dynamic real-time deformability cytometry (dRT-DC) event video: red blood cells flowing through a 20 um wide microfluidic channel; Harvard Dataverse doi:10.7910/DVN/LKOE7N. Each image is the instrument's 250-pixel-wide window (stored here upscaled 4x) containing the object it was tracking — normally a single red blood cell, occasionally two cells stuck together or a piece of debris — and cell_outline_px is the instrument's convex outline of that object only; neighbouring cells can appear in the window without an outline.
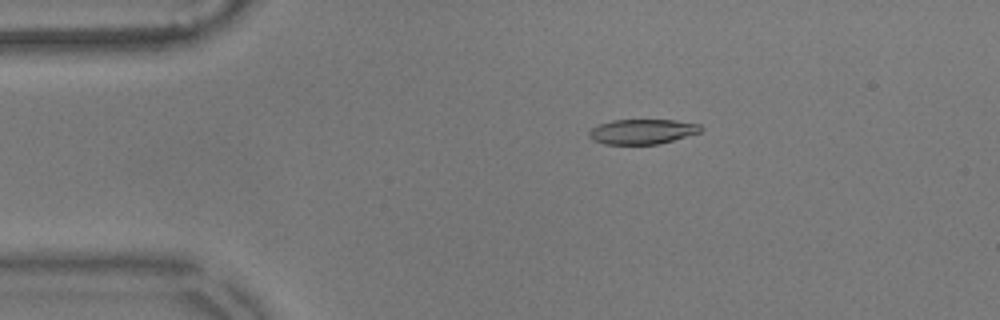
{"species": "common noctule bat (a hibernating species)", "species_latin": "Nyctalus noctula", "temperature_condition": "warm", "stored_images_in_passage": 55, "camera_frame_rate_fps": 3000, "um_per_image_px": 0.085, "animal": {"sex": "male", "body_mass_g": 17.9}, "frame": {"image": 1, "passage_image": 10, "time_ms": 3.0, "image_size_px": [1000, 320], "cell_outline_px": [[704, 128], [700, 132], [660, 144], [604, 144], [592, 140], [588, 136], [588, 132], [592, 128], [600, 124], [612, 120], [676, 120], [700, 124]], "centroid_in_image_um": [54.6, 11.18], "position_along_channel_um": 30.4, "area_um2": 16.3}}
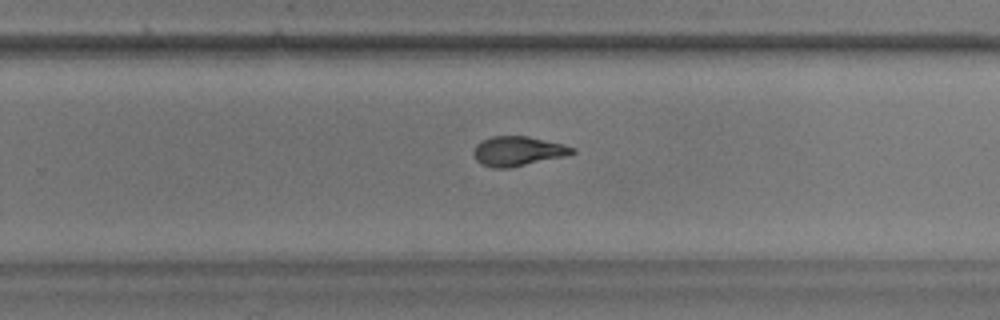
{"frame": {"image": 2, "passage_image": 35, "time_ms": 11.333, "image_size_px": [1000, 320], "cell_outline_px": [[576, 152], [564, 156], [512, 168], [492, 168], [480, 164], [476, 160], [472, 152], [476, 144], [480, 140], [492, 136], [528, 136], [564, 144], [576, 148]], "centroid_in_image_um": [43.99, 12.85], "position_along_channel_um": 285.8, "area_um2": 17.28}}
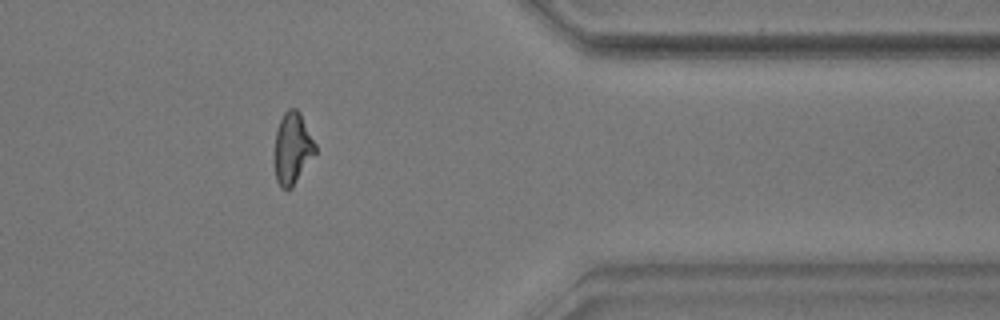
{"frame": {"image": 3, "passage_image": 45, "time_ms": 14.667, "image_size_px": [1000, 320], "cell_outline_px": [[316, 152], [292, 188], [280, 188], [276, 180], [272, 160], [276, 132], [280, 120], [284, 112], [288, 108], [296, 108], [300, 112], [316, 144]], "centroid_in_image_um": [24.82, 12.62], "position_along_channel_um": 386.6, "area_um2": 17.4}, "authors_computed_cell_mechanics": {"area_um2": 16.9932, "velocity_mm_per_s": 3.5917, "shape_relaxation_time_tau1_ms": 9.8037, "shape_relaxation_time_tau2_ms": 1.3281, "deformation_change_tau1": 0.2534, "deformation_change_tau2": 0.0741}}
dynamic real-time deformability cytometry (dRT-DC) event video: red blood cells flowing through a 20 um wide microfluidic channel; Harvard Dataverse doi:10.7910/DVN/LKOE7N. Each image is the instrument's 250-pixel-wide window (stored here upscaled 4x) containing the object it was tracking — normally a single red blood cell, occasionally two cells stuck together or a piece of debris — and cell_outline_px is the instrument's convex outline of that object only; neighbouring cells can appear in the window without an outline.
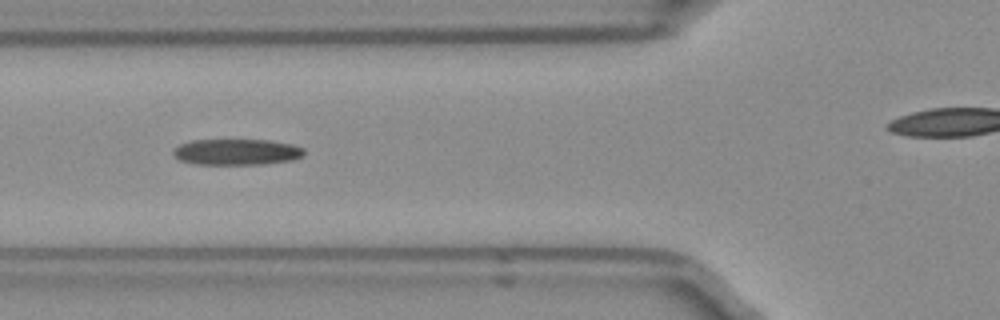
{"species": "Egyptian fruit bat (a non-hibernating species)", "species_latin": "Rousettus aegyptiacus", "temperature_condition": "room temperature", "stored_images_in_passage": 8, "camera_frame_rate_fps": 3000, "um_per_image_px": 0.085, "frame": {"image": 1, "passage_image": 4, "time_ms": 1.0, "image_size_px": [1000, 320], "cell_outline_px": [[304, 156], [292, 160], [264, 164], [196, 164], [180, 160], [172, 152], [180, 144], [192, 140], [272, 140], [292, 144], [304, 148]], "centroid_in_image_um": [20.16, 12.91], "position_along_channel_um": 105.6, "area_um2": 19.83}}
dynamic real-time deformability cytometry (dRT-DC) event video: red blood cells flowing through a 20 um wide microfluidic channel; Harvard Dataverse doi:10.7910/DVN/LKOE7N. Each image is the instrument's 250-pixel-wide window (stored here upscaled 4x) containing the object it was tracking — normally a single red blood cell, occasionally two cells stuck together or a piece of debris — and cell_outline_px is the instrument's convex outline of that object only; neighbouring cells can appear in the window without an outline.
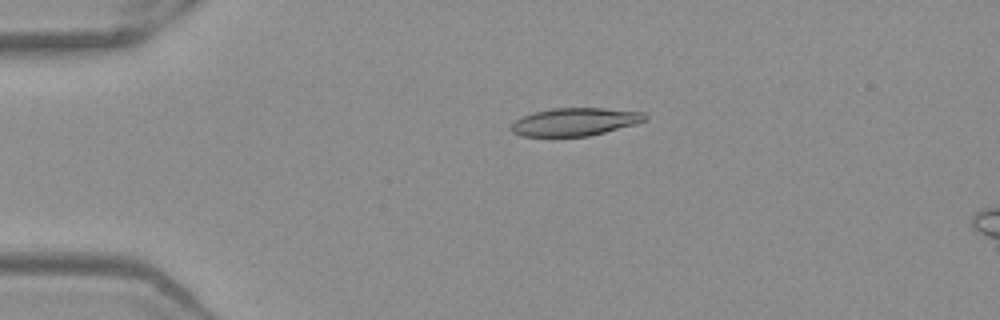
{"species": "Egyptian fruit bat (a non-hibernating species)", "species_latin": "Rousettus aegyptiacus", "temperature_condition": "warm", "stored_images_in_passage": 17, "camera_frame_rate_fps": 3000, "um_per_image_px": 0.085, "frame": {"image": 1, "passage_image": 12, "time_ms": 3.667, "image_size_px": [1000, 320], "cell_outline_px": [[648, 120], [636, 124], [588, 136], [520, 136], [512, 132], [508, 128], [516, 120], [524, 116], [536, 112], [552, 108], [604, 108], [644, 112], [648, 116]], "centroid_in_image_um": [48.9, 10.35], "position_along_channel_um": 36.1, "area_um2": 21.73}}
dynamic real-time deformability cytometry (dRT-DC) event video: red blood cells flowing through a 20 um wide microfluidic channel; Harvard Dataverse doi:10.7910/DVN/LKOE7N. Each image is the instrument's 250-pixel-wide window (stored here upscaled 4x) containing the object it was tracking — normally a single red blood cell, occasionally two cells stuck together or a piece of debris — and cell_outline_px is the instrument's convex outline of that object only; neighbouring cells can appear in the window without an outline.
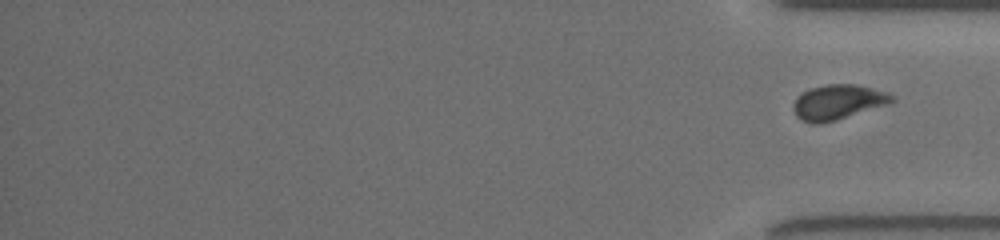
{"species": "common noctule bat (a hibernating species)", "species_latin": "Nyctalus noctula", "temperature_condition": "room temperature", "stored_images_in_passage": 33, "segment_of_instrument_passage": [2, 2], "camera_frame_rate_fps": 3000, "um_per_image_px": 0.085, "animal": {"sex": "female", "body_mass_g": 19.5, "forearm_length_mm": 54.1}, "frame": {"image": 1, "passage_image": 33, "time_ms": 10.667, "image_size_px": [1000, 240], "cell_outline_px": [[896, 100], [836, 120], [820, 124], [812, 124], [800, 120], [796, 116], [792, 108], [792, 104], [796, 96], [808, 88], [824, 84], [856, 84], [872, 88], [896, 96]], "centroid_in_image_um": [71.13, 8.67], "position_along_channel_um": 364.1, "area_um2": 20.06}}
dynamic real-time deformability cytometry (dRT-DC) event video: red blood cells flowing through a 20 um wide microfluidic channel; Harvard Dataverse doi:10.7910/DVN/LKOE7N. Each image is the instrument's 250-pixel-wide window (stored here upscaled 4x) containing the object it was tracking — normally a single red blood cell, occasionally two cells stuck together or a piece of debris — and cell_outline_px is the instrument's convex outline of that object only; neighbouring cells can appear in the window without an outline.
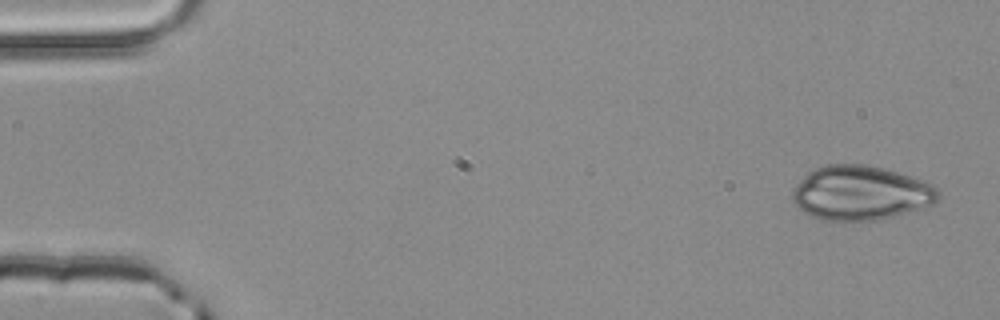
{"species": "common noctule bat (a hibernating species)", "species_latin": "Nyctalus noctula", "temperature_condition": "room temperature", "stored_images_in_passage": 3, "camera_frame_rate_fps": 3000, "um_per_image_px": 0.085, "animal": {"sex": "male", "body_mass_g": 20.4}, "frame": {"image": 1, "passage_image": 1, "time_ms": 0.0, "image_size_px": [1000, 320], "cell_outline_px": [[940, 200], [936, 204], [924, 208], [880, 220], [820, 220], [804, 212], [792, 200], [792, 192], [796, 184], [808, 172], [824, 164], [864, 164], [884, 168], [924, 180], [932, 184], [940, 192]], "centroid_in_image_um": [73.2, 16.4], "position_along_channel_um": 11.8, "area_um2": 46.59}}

- _Problem to solve_
Copy the listing exactly. Any image in it stays out of the copy.

- _Answer in full_
dynamic real-time deformability cytometry (dRT-DC) event video: red blood cells flowing through a 20 um wide microfluidic channel; Harvard Dataverse doi:10.7910/DVN/LKOE7N. Each image is the instrument's 250-pixel-wide window (stored here upscaled 4x) containing the object it was tracking — normally a single red blood cell, occasionally two cells stuck together or a piece of debris — and cell_outline_px is the instrument's convex outline of that object only; neighbouring cells can appear in the window without an outline.
{"species": "common noctule bat (a hibernating species)", "species_latin": "Nyctalus noctula", "temperature_condition": "warm", "stored_images_in_passage": 55, "camera_frame_rate_fps": 3000, "um_per_image_px": 0.085, "animal": {"sex": "male", "body_mass_g": 17.9}, "frame": {"image": 1, "passage_image": 10, "time_ms": 3.0, "image_size_px": [1000, 320], "cell_outline_px": [[704, 128], [700, 132], [660, 144], [604, 144], [592, 140], [588, 136], [588, 132], [592, 128], [600, 124], [612, 120], [676, 120], [700, 124]], "centroid_in_image_um": [54.6, 11.18], "position_along_channel_um": 30.4, "area_um2": 16.3}}
{"frame": {"image": 2, "passage_image": 35, "time_ms": 11.333, "image_size_px": [1000, 320], "cell_outline_px": [[576, 152], [564, 156], [512, 168], [492, 168], [480, 164], [476, 160], [472, 152], [476, 144], [480, 140], [492, 136], [528, 136], [564, 144], [576, 148]], "centroid_in_image_um": [43.99, 12.85], "position_along_channel_um": 285.8, "area_um2": 17.28}}
{"frame": {"image": 3, "passage_image": 45, "time_ms": 14.667, "image_size_px": [1000, 320], "cell_outline_px": [[316, 152], [292, 188], [280, 188], [276, 180], [272, 160], [276, 132], [280, 120], [284, 112], [288, 108], [296, 108], [300, 112], [316, 144]], "centroid_in_image_um": [24.82, 12.62], "position_along_channel_um": 386.6, "area_um2": 17.4}, "authors_computed_cell_mechanics": {"area_um2": 16.9932, "velocity_mm_per_s": 3.5917, "shape_relaxation_time_tau1_ms": 9.8037, "shape_relaxation_time_tau2_ms": 1.3281, "deformation_change_tau1": 0.2534, "deformation_change_tau2": 0.0741}}
dynamic real-time deformability cytometry (dRT-DC) event video: red blood cells flowing through a 20 um wide microfluidic channel; Harvard Dataverse doi:10.7910/DVN/LKOE7N. Each image is the instrument's 250-pixel-wide window (stored here upscaled 4x) containing the object it was tracking — normally a single red blood cell, occasionally two cells stuck together or a piece of debris — and cell_outline_px is the instrument's convex outline of that object only; neighbouring cells can appear in the window without an outline.
{"species": "Egyptian fruit bat (a non-hibernating species)", "species_latin": "Rousettus aegyptiacus", "temperature_condition": "room temperature", "stored_images_in_passage": 8, "camera_frame_rate_fps": 3000, "um_per_image_px": 0.085, "frame": {"image": 1, "passage_image": 4, "time_ms": 1.0, "image_size_px": [1000, 320], "cell_outline_px": [[304, 156], [292, 160], [264, 164], [196, 164], [180, 160], [172, 152], [180, 144], [192, 140], [272, 140], [292, 144], [304, 148]], "centroid_in_image_um": [20.16, 12.91], "position_along_channel_um": 105.6, "area_um2": 19.83}}
dynamic real-time deformability cytometry (dRT-DC) event video: red blood cells flowing through a 20 um wide microfluidic channel; Harvard Dataverse doi:10.7910/DVN/LKOE7N. Each image is the instrument's 250-pixel-wide window (stored here upscaled 4x) containing the object it was tracking — normally a single red blood cell, occasionally two cells stuck together or a piece of debris — and cell_outline_px is the instrument's convex outline of that object only; neighbouring cells can appear in the window without an outline.
{"species": "Egyptian fruit bat (a non-hibernating species)", "species_latin": "Rousettus aegyptiacus", "temperature_condition": "warm", "stored_images_in_passage": 17, "camera_frame_rate_fps": 3000, "um_per_image_px": 0.085, "frame": {"image": 1, "passage_image": 12, "time_ms": 3.667, "image_size_px": [1000, 320], "cell_outline_px": [[648, 120], [636, 124], [588, 136], [520, 136], [512, 132], [508, 128], [516, 120], [524, 116], [536, 112], [552, 108], [604, 108], [644, 112], [648, 116]], "centroid_in_image_um": [48.9, 10.35], "position_along_channel_um": 36.1, "area_um2": 21.73}}
dynamic real-time deformability cytometry (dRT-DC) event video: red blood cells flowing through a 20 um wide microfluidic channel; Harvard Dataverse doi:10.7910/DVN/LKOE7N. Each image is the instrument's 250-pixel-wide window (stored here upscaled 4x) containing the object it was tracking — normally a single red blood cell, occasionally two cells stuck together or a piece of debris — and cell_outline_px is the instrument's convex outline of that object only; neighbouring cells can appear in the window without an outline.
{"species": "common noctule bat (a hibernating species)", "species_latin": "Nyctalus noctula", "temperature_condition": "room temperature", "stored_images_in_passage": 33, "segment_of_instrument_passage": [2, 2], "camera_frame_rate_fps": 3000, "um_per_image_px": 0.085, "animal": {"sex": "female", "body_mass_g": 19.5, "forearm_length_mm": 54.1}, "frame": {"image": 1, "passage_image": 33, "time_ms": 10.667, "image_size_px": [1000, 240], "cell_outline_px": [[896, 100], [836, 120], [820, 124], [812, 124], [800, 120], [796, 116], [792, 108], [792, 104], [796, 96], [808, 88], [824, 84], [856, 84], [872, 88], [896, 96]], "centroid_in_image_um": [71.13, 8.67], "position_along_channel_um": 364.1, "area_um2": 20.06}}
dynamic real-time deformability cytometry (dRT-DC) event video: red blood cells flowing through a 20 um wide microfluidic channel; Harvard Dataverse doi:10.7910/DVN/LKOE7N. Each image is the instrument's 250-pixel-wide window (stored here upscaled 4x) containing the object it was tracking — normally a single red blood cell, occasionally two cells stuck together or a piece of debris — and cell_outline_px is the instrument's convex outline of that object only; neighbouring cells can appear in the window without an outline.
{"species": "common noctule bat (a hibernating species)", "species_latin": "Nyctalus noctula", "temperature_condition": "room temperature", "stored_images_in_passage": 3, "camera_frame_rate_fps": 3000, "um_per_image_px": 0.085, "animal": {"sex": "male", "body_mass_g": 20.4}, "frame": {"image": 1, "passage_image": 1, "time_ms": 0.0, "image_size_px": [1000, 320], "cell_outline_px": [[940, 200], [936, 204], [924, 208], [880, 220], [820, 220], [804, 212], [792, 200], [792, 192], [796, 184], [808, 172], [824, 164], [864, 164], [884, 168], [924, 180], [932, 184], [940, 192]], "centroid_in_image_um": [73.2, 16.4], "position_along_channel_um": 11.8, "area_um2": 46.59}}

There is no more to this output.